Bridal Registry Envy

They are both my age.  They are getting married in a few months.  I have looked at their online Bridal Registry at Crate and Barrel.  Looking through the list of wine glasses and entertaining accessories, I am filled with envy.  Bridal gift registry envy.  Images of a beautifully furnished house with all the trimmings.  Coordinated bath accessories alone fill me with lust.  Towels matching bath mats matching shower curtains matching guest hand towels.  Guest hand towels.  They, or probably more accurately, she chooses their colors.  Her bathroom is wedgewood blue, the bedroom is claret, the kitchen is eggshell.  The whole process seems so romantic and fresh - and somehow necessary.

At home, with my mismatched hand-me-down plates, my extremely eclectic coffee mugs, and my profoundly unorganized kitchen, I fantasize about a new house, freshly furnished and accessorized.  My domestic dreams, pushed so deeply down, being an independent feminist, surface as I click around the Crate and Barrel site. 

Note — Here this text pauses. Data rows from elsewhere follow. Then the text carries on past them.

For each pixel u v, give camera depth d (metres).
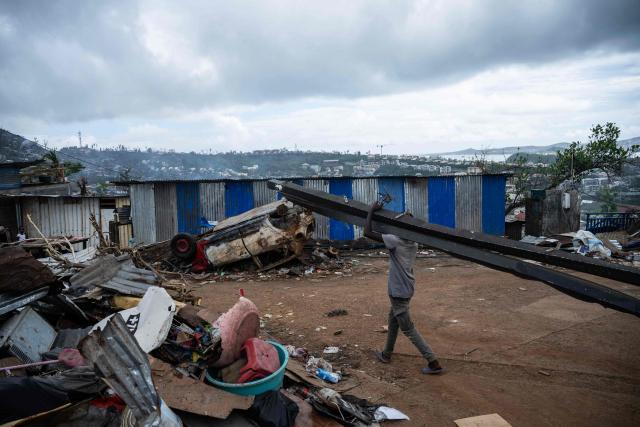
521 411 4.67
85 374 3.69
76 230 22.48
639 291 9.69
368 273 12.80
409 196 18.03
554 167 27.47
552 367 5.75
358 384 5.30
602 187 29.77
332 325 7.62
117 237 20.38
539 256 2.89
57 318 5.27
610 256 14.69
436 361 5.59
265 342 4.62
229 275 12.71
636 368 5.69
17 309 4.47
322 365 5.72
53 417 3.38
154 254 13.98
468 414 4.61
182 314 5.18
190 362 4.30
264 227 12.77
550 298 9.25
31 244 11.20
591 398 4.93
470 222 18.97
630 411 4.63
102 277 6.18
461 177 18.64
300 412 4.40
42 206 21.89
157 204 16.28
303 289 10.70
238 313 4.64
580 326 7.35
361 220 3.75
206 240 13.17
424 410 4.70
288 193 4.11
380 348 6.49
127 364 2.91
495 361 5.96
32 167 31.20
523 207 26.92
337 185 17.30
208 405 3.72
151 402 2.93
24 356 4.17
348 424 4.34
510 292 9.86
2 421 3.28
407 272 5.52
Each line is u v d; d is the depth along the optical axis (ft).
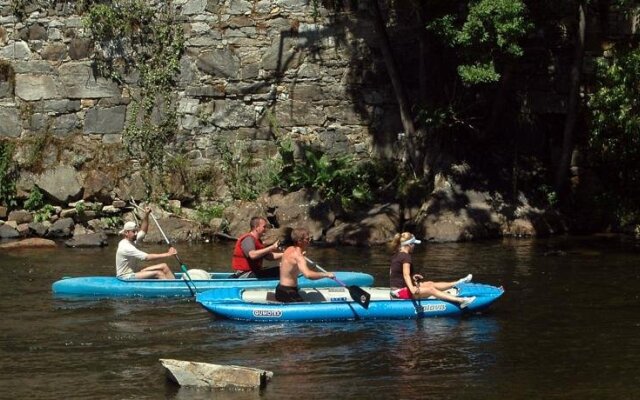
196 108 87.20
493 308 52.37
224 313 49.67
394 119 86.74
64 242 79.36
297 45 86.99
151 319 50.21
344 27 86.89
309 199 80.53
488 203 81.56
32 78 87.20
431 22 76.18
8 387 38.75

As a little girl, all of my mother's friends had daughters older than me.  I was the default flower girl.  Touring their brand new houses, I dreamed of the time that I, too, would have a nice husband, living in a neat, clean house and pillows whose only purpose were to be covered with shams and placed beautifully on a bed made with military precision, looking as if it was never slept on.  Their Ethan Allen couches were clean, their coffee tables held nothing but a simple vase and a copy of Architectural Digest or The New Yorker.  Their kitchens had Calphalon pots and pans hanging above the island, conjuring images of serving a full dinner with wine and dessert by candlelight every evening on their polished cherry dining room table with ivory damask cushions, before retiring to the formal living room to read Harper's and discuss the day's events, free from disagreement and discomfort.  Before bed, the kitchen would be immaculately clean, and lit only by the small light above the stove, dimly illuminating it's smooth, shiny aluminum surface.  Matching dinner plates put in their places, pots and pans hung up again, and coffee ready to go in the morning, courtesy of the black Braun coffeemaker neatly placed on the spotless counter, calm and deep sleep on the smoothest, cleanest sheets is assured.

Though i've lived with a man for the better part of a decade, i'm single.  I've never had a bridal shower.  Therefore, my furniture doesn't match.  My sheets don't match my comforter.  My comforter doesn't coordinate with my bedroom curtains.  Who am I kidding - what bedroom curtains?  My mattress and box spring sit directly of the floor.  My towels don't match anything, including each other.  I have a mustard yellow stove, bought used along with my mustard refrigerator, for $200.  I have no countertops.  My pots and pans are thrown together with cookbooks, cans of condensed soup and jars of peanut butter on some bookshelves brought in from the living room.  My floor, no matter how much I scrub, will never gleam.  Daily, I am forced to endure the indignity of drying myself with a towel that in no way coordinates with the towel with which I wrap my hair or the bathrobe I wear while applying my makeup in the living room.

The solution?  Get married.  Once you walk down the aisle in the white dress, you are transformed into a domestic wonder.  With all of those gifts carefully chosen on a Saturday afternoon with your mother and future mother-in-law, you become a cookie baking, casserole making, master decorator.  You will have a sewing room that will become the baby's room exactly two years after the wedding.

Perhaps it's the idea of choosing your own gifts.  It's shopping without spending any money.  I'm so jealous of my friends.  In just months, their lives will be perfect.  With their stainless steel bar accessories and shiny new wine glasses, parties will be hosted with ease.  There will be witty banter, and no one will vomit.  Not at these parties.  No longer will their dishes go unwashed in the sink.  No more will they be forced to rest their heads on pillowcases that don't match their sheets.

Are we born with an internal need for bridal registry?  Do we get married just for the gifts?  I could go on and on about the perpetuation of this myth in order to force women into marriage, and with that a life of unpaid servitude, but that's too easy.  You, know, easy like my life would be if I had a matching duvet and bed ruffle.